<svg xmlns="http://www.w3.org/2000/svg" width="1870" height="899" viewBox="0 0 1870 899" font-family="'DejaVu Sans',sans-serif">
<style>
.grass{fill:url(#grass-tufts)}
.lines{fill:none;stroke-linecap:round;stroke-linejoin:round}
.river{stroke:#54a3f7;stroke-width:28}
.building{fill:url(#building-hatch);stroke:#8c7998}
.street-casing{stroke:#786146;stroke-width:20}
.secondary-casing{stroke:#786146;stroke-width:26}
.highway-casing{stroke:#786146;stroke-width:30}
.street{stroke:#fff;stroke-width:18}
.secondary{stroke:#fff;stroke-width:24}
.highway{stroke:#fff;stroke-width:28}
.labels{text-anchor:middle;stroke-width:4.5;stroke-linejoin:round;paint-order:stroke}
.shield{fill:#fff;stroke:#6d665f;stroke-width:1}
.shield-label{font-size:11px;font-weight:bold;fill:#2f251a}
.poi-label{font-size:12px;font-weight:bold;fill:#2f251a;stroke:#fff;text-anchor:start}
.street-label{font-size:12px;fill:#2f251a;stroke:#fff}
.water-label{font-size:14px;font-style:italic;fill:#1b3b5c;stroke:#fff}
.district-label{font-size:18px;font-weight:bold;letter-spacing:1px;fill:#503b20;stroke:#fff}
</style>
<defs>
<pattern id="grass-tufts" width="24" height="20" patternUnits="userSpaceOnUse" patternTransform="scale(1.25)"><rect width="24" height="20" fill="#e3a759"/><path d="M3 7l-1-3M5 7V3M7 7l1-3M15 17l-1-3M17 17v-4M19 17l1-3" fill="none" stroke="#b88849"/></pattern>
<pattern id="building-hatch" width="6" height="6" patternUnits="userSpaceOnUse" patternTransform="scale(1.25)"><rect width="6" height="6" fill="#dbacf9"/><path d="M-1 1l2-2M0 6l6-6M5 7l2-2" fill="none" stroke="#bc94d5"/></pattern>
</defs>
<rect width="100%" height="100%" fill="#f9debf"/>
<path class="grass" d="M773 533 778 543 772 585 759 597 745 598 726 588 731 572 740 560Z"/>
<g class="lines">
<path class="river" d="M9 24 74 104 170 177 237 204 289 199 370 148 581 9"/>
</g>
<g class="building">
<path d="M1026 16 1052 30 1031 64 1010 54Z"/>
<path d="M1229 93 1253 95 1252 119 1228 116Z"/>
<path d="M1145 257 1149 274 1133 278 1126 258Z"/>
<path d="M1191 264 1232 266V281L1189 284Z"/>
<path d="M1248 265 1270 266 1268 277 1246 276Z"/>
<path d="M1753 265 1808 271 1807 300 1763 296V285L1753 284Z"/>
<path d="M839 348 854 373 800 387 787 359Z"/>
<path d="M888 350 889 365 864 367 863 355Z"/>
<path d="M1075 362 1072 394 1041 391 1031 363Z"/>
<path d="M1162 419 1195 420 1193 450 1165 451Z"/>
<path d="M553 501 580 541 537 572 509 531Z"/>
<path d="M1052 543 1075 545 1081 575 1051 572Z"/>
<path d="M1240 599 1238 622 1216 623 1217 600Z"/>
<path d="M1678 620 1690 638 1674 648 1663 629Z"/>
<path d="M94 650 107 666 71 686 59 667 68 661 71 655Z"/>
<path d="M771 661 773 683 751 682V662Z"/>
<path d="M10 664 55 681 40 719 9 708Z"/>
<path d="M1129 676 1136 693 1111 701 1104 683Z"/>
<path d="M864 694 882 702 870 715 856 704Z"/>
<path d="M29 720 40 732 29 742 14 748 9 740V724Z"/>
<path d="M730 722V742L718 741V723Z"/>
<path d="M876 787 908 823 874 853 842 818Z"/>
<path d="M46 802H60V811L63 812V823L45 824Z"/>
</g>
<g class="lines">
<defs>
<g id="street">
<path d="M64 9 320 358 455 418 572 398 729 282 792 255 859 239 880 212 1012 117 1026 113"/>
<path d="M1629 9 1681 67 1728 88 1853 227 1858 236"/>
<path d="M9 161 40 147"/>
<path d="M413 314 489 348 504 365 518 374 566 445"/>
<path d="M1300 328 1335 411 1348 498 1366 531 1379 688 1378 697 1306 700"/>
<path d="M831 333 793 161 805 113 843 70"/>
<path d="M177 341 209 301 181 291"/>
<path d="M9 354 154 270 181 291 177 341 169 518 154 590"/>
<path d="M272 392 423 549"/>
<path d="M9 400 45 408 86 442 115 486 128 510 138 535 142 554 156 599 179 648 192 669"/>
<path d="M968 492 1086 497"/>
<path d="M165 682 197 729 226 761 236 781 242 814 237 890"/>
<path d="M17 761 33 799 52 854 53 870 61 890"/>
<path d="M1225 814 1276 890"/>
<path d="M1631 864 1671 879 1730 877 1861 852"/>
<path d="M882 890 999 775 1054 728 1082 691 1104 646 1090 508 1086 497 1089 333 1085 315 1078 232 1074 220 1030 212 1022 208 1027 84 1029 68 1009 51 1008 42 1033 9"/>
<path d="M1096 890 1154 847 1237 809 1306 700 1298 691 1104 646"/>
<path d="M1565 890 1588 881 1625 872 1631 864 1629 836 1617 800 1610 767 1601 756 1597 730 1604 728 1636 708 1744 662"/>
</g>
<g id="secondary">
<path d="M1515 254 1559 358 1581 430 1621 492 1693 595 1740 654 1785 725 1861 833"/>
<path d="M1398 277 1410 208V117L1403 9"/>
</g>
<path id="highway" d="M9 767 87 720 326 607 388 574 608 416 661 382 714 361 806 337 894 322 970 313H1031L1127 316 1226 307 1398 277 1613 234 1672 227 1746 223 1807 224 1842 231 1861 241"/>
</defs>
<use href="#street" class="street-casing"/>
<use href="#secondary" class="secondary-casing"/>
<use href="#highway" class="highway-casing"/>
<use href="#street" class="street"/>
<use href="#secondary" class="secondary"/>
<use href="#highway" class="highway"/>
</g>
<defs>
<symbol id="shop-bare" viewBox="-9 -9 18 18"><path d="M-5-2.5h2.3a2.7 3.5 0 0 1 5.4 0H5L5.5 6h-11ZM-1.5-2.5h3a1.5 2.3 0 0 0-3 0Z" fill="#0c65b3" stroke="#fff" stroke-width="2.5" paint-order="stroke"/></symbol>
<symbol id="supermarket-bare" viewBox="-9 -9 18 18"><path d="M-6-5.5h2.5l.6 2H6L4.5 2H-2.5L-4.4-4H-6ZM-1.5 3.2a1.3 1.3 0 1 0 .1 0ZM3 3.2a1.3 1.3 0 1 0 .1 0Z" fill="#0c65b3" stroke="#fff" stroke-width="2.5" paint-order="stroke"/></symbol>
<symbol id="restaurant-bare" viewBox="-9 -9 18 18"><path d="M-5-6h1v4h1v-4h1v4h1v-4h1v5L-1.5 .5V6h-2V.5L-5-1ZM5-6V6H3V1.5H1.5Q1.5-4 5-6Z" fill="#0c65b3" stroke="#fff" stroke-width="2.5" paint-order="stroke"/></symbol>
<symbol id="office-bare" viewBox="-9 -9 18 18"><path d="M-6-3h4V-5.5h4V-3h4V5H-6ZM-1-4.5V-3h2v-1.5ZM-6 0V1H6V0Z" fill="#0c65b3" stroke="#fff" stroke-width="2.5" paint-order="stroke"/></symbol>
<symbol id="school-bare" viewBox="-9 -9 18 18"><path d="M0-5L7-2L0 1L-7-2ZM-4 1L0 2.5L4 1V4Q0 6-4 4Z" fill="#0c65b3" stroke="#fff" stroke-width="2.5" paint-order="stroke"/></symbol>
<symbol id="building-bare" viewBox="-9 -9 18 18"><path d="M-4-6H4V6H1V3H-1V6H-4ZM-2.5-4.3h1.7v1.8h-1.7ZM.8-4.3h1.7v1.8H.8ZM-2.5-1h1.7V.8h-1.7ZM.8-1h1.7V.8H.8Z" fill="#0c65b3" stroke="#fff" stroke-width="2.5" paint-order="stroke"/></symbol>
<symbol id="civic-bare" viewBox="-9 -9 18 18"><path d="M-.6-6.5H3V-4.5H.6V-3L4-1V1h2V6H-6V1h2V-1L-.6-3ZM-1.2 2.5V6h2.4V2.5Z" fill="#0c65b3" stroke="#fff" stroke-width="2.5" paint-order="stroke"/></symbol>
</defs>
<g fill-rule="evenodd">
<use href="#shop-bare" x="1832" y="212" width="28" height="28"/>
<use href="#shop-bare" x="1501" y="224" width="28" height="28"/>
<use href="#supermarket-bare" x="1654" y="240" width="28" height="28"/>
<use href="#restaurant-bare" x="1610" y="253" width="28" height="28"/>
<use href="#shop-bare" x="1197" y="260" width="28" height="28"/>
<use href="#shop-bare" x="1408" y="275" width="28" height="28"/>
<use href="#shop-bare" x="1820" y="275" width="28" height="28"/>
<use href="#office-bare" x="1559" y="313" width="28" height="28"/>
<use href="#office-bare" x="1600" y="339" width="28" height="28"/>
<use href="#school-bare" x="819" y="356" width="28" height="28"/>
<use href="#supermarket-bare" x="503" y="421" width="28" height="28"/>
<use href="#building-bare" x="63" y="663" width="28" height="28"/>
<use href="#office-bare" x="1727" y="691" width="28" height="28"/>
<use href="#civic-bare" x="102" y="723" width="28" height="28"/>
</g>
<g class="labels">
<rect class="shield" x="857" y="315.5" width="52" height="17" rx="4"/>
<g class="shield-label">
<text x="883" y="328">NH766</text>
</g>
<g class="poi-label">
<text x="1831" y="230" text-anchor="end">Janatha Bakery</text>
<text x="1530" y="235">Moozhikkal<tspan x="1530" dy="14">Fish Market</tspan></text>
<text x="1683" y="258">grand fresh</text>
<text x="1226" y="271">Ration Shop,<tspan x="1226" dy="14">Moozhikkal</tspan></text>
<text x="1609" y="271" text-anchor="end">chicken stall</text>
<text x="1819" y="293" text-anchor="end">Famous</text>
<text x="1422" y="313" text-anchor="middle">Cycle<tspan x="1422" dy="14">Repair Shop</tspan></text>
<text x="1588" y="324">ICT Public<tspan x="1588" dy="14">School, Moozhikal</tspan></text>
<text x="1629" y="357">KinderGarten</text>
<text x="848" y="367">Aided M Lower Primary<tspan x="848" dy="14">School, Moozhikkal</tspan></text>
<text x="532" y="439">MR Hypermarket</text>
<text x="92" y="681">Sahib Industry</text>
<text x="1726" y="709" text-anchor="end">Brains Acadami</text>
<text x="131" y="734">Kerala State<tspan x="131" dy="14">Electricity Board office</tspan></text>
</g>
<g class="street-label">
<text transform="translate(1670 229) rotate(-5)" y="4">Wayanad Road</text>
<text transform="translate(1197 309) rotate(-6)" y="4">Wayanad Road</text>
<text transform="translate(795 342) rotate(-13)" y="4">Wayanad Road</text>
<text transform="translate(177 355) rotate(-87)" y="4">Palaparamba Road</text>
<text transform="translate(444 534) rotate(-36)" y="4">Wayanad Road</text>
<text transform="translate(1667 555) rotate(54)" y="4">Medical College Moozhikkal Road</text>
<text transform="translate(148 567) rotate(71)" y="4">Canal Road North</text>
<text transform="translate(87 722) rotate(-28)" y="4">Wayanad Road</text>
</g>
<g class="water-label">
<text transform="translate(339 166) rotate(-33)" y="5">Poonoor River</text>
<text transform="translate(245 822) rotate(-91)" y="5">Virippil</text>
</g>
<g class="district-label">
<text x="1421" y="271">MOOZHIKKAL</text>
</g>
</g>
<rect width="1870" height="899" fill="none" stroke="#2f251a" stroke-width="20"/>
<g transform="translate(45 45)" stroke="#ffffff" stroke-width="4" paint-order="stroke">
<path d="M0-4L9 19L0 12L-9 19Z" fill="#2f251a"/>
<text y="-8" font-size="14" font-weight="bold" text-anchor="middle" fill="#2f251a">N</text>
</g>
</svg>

........

§ Exercise
Lines with "hatch" in the records above: copy every one of them.

§ Task answer
.building{fill:url(#building-hatch);stroke:#8c7998}
<pattern id="building-hatch" width="6" height="6" patternUnits="userSpaceOnUse" patternTransform="scale(1.25)"><rect width="6" height="6" fill="#dbacf9"/><path d="M-1 1l2-2M0 6l6-6M5 7l2-2" fill="none" stroke="#bc94d5"/></pattern>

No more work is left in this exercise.